Tim: And we know all this about him because we believe we have ascertained the intent of those ancients who wrote about him. Barry, listen, I just think that when we apply modern theories of interpretation to ancient authors (the "what he REALLY must have meant (even without realizing it)" school of interpretation, we do the author a disservice. And I think we are further from understanding him or her, not closer. For example, I doubt very much I have ever met anyone in my life more misinterpreted than you. I see it happen all the time: you say something clever, it gets interpreted as a personal insult, and a personal insult gets thrown at you in return for your non-insult. But unlike the ancient authors, you are right here to clarify what you intended. Still, the person who originally misinterpreted your intent holds fast to their misinterpretation. It is comic and a little sad. But it shows that people prefer to interpret things based on their perception of things (such as the perception that you are an offensive little snit) rather than the intent of the author. Imagine, if it is that bad for you, how badly our modern perceptions - even ones not formulated by the Jungian school - mangle the intent of the ancients, who aren;t even here to clarify. In my class, I teach (or try to) on the theory that before we can evaluate anything about a text, we first need to do our best to figure out what the original author of that text intended it to mean. Sometimes, as you pointed out, they have a different way of looking at things than we do, and so of course that goes into determining their intent as well. But I do not subscribe to the notion that just because an author is ancient, that he thinks COMPLETELY differently than we do, or that the further back we go the more alien it is when he writes "the emperor made a sacrifice to the gods to cure his toothache" (oracle bones) or "and he shall be like a tree planted by the rivers of water that bringeth forth his fruit in his season; his leaf also shall not wither, and whatsoever he doeth shall prosper"(psalm 1). The intent of the author is comprehensible because we are more alike than not; the distance between us in time does little to distance us in basic inference or the conceptions that follow from it.

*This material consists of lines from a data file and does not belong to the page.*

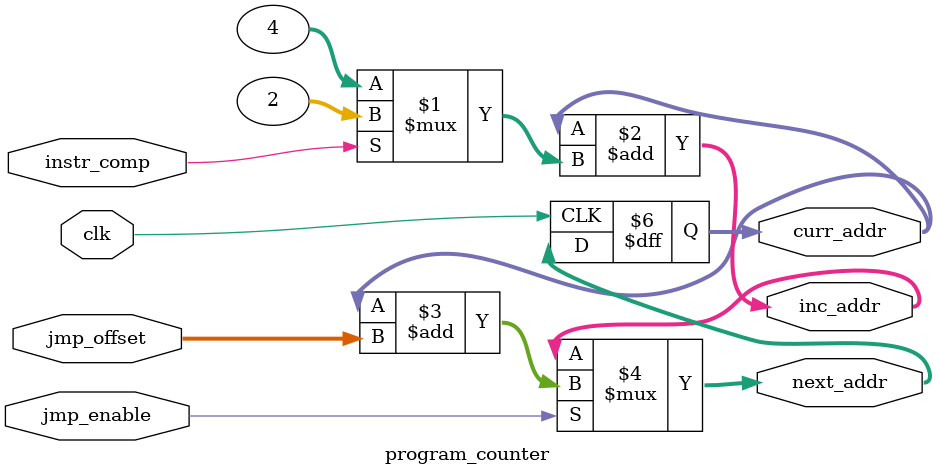
<source format=sv>
module program_counter #(
    parameter XLEN = 32
)(
    input clk,
    
    input instr_comp,
    output [XLEN-1:0] inc_addr,

    output reg [XLEN-1:0] curr_addr,
    
    input jmp_enable,
    input [XLEN-1:0] jmp_offset,

    output [XLEN-1:0] next_addr
);

    // Incremented address calculation
    assign inc_addr = curr_addr + (instr_comp ? 2 : 4);

    // Next address logic
    assign next_addr = jmp_enable ? (curr_addr + jmp_offset) : inc_addr;
    // PC register update
    always @(posedge clk) begin
        curr_addr <= next_addr;
    end
endmodule

</source>
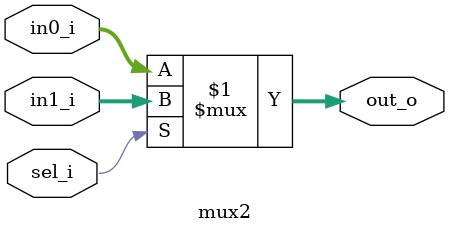
<source format=sv>
`timescale 1ns / 1ps

module mux2 #(
  parameter DataWidth = 32
) (
  input  logic sel_i,
  input  logic [DataWidth-1:0] in0_i,
  input  logic [DataWidth-1:0] in1_i,
  output logic [DataWidth-1:0] out_o
);

assign out_o = (sel_i) ? in1_i : in0_i;

endmodule

</source>
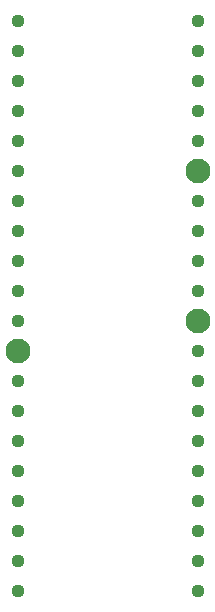
<source format=gbr>
G04 EAGLE Gerber RS-274X export*
G75*
%MOMM*%
%FSLAX34Y34*%
%LPD*%
%INSoldermask Bottom*%
%IPPOS*%
%AMOC8*
5,1,8,0,0,1.08239X$1,22.5*%
G01*
%ADD10C,1.127000*%
%ADD11C,2.100000*%


D10*
X0Y0D03*
X0Y25400D03*
X0Y50800D03*
X0Y76200D03*
X0Y101600D03*
X0Y127000D03*
X0Y152400D03*
X0Y177800D03*
X0Y203200D03*
X0Y228600D03*
X0Y254000D03*
X0Y279400D03*
X0Y304800D03*
X0Y330200D03*
X0Y355600D03*
X0Y381000D03*
X0Y406400D03*
X0Y431800D03*
X0Y457200D03*
X0Y482600D03*
X152400Y0D03*
X152400Y25400D03*
X152400Y50800D03*
X152400Y76200D03*
X152400Y101600D03*
X152400Y127000D03*
X152400Y152400D03*
X152400Y177800D03*
X152400Y203200D03*
X152400Y228600D03*
X152400Y254000D03*
X152400Y279400D03*
X152400Y304800D03*
X152400Y330200D03*
X152400Y355600D03*
X152400Y381000D03*
X152400Y406400D03*
X152400Y431800D03*
X152400Y457200D03*
X152400Y482600D03*
D11*
X152400Y355600D03*
X152400Y228600D03*
X0Y203200D03*
M02*

</source>
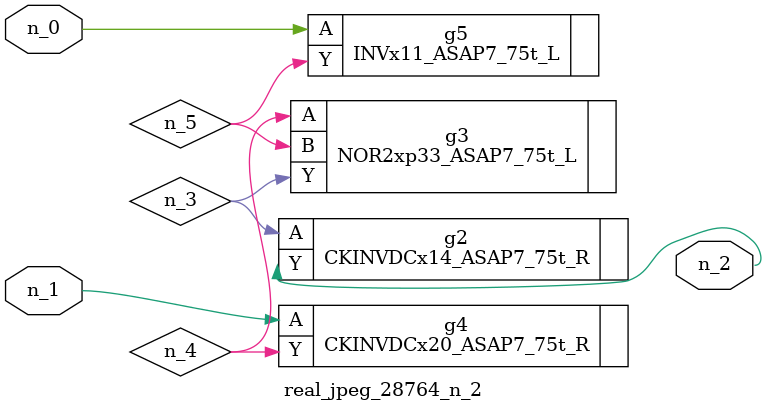
<source format=v>
module real_jpeg_28764_n_2 (n_1, n_0, n_2);

input n_1;
input n_0;

output n_2;

wire n_5;
wire n_4;
wire n_3;

INVx11_ASAP7_75t_L g5 ( 
.A(n_0),
.Y(n_5)
);

CKINVDCx20_ASAP7_75t_R g4 ( 
.A(n_1),
.Y(n_4)
);

CKINVDCx14_ASAP7_75t_R g2 ( 
.A(n_3),
.Y(n_2)
);

NOR2xp33_ASAP7_75t_L g3 ( 
.A(n_4),
.B(n_5),
.Y(n_3)
);


endmodule
</source>
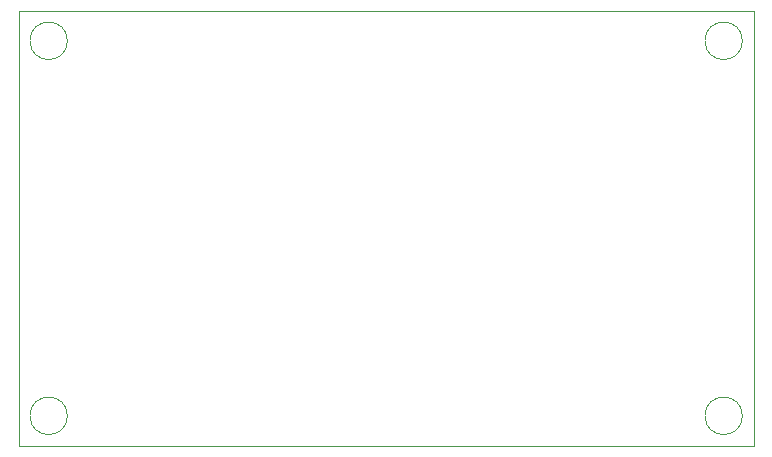
<source format=gbr>
%TF.GenerationSoftware,KiCad,Pcbnew,(5.1.9)-1*%
%TF.CreationDate,2021-09-13T18:08:44-07:00*%
%TF.ProjectId,RemoteStartHack,52656d6f-7465-4537-9461-72744861636b,rev?*%
%TF.SameCoordinates,Original*%
%TF.FileFunction,Profile,NP*%
%FSLAX46Y46*%
G04 Gerber Fmt 4.6, Leading zero omitted, Abs format (unit mm)*
G04 Created by KiCad (PCBNEW (5.1.9)-1) date 2021-09-13 18:08:44*
%MOMM*%
%LPD*%
G01*
G04 APERTURE LIST*
%TA.AperFunction,Profile*%
%ADD10C,0.050000*%
%TD*%
G04 APERTURE END LIST*
D10*
X174307500Y-64770000D02*
G75*
G03*
X174307500Y-64770000I-1587500J0D01*
G01*
X174307500Y-96520000D02*
G75*
G03*
X174307500Y-96520000I-1587500J0D01*
G01*
X231457500Y-96520000D02*
G75*
G03*
X231457500Y-96520000I-1587500J0D01*
G01*
X231457500Y-64770000D02*
G75*
G03*
X231457500Y-64770000I-1587500J0D01*
G01*
X232410000Y-62230000D02*
X170180000Y-62230000D01*
X232410000Y-99060000D02*
X232410000Y-62230000D01*
X170180000Y-99060000D02*
X232410000Y-99060000D01*
X170180000Y-62230000D02*
X170180000Y-99060000D01*
M02*

</source>
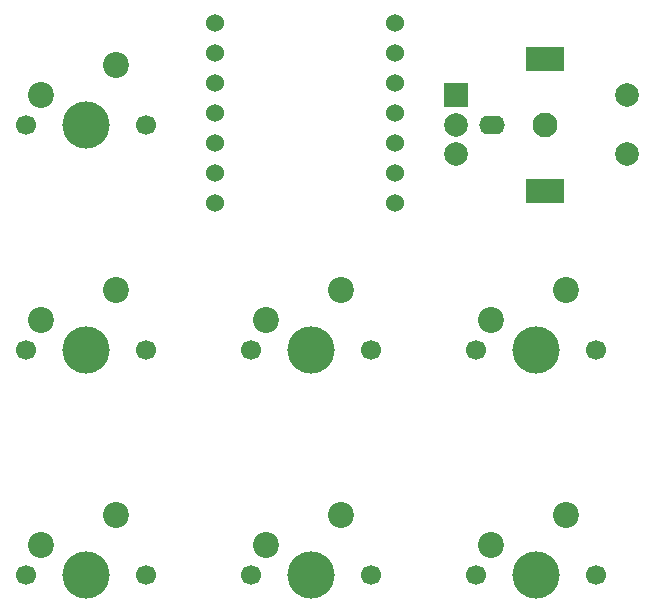
<source format=gbs>
G04 #@! TF.GenerationSoftware,KiCad,Pcbnew,9.0.2*
G04 #@! TF.CreationDate,2025-06-17T21:40:11-05:00*
G04 #@! TF.ProjectId,hackapad_but_kerbal,6861636b-6170-4616-945f-6275745f6b65,rev?*
G04 #@! TF.SameCoordinates,Original*
G04 #@! TF.FileFunction,Soldermask,Bot*
G04 #@! TF.FilePolarity,Negative*
%FSLAX46Y46*%
G04 Gerber Fmt 4.6, Leading zero omitted, Abs format (unit mm)*
G04 Created by KiCad (PCBNEW 9.0.2) date 2025-06-17 21:40:11*
%MOMM*%
%LPD*%
G01*
G04 APERTURE LIST*
%ADD10C,1.700000*%
%ADD11C,4.000000*%
%ADD12C,2.200000*%
%ADD13O,2.200000X1.600000*%
%ADD14C,2.100000*%
%ADD15R,2.000000X2.000000*%
%ADD16C,2.000000*%
%ADD17R,3.200000X2.000000*%
%ADD18C,1.524000*%
G04 APERTURE END LIST*
D10*
G04 #@! TO.C,SW1*
X102940000Y-92441250D03*
D11*
X108020000Y-92441250D03*
D10*
X113100000Y-92441250D03*
D12*
X110560000Y-87361250D03*
X104210000Y-89901250D03*
G04 #@! TD*
D10*
G04 #@! TO.C,SW4*
X121990000Y-111500000D03*
D11*
X127070000Y-111500000D03*
D10*
X132150000Y-111500000D03*
D12*
X129610000Y-106420000D03*
X123260000Y-108960000D03*
G04 #@! TD*
D13*
G04 #@! TO.C,SW7*
X142376250Y-73400000D03*
D14*
X146876250Y-73400000D03*
D15*
X139376250Y-70900000D03*
D16*
X139376250Y-75900000D03*
X139376250Y-73400000D03*
D17*
X146876250Y-67800000D03*
X146876250Y-79000000D03*
D16*
X153876250Y-75900000D03*
X153876250Y-70900000D03*
G04 #@! TD*
D10*
G04 #@! TO.C,SW2*
X102940000Y-111491250D03*
D11*
X108020000Y-111491250D03*
D10*
X113100000Y-111491250D03*
D12*
X110560000Y-106411250D03*
X104210000Y-108951250D03*
G04 #@! TD*
D10*
G04 #@! TO.C,SW5*
X141040000Y-92450000D03*
D11*
X146120000Y-92450000D03*
D10*
X151200000Y-92450000D03*
D12*
X148660000Y-87370000D03*
X142310000Y-89910000D03*
G04 #@! TD*
D10*
G04 #@! TO.C,SW3*
X121990000Y-92441250D03*
D11*
X127070000Y-92441250D03*
D10*
X132150000Y-92441250D03*
D12*
X129610000Y-87361250D03*
X123260000Y-89901250D03*
G04 #@! TD*
D18*
G04 #@! TO.C,U1*
X118960000Y-64800000D03*
X118960000Y-67340000D03*
X118960000Y-69880000D03*
X118960000Y-72420000D03*
X118960000Y-74960000D03*
X118960000Y-77500000D03*
X118960000Y-80040000D03*
X134200000Y-80040000D03*
X134200000Y-77500000D03*
X134200000Y-74960000D03*
X134200000Y-72420000D03*
X134200000Y-69880000D03*
X134200000Y-67340000D03*
X134200000Y-64800000D03*
G04 #@! TD*
D10*
G04 #@! TO.C,SW6*
X141040000Y-111500000D03*
D11*
X146120000Y-111500000D03*
D10*
X151200000Y-111500000D03*
D12*
X148660000Y-106420000D03*
X142310000Y-108960000D03*
G04 #@! TD*
D10*
G04 #@! TO.C,SW8*
X102920000Y-73400000D03*
D11*
X108000000Y-73400000D03*
D10*
X113080000Y-73400000D03*
D12*
X110540000Y-68320000D03*
X104190000Y-70860000D03*
G04 #@! TD*
M02*

</source>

Barry: Fair enough. My original concern was that not so much that we might think of modern ways of interpreting texts as "better", but that we would subconsciously parse all those ancient texts through our modern filters *before* we even get around to asking what the author meant. We are often unaware of how much damage we can do to an ancient text just by deciding what does or doesn't count as inside the parameters of what the author meant, and we are often unaware that we're even doing it.
Nothing I've said here is peculiar to the bible, by the way. All this would work as well for the Iliad, or any other ancient text. Despite the sterling work of Schliemann, we may never know for sure what went on at Troy, or if it happened at all. But *something* happened to cause some literary masterminds to record it. And that's as good a start as any.
Maybe what I'm saying is that the further back we go, the less likely it is for us to encounter literal, accurate history in the modern sense, because there was no modern sense of literal, accurate history back then. Does that sound better?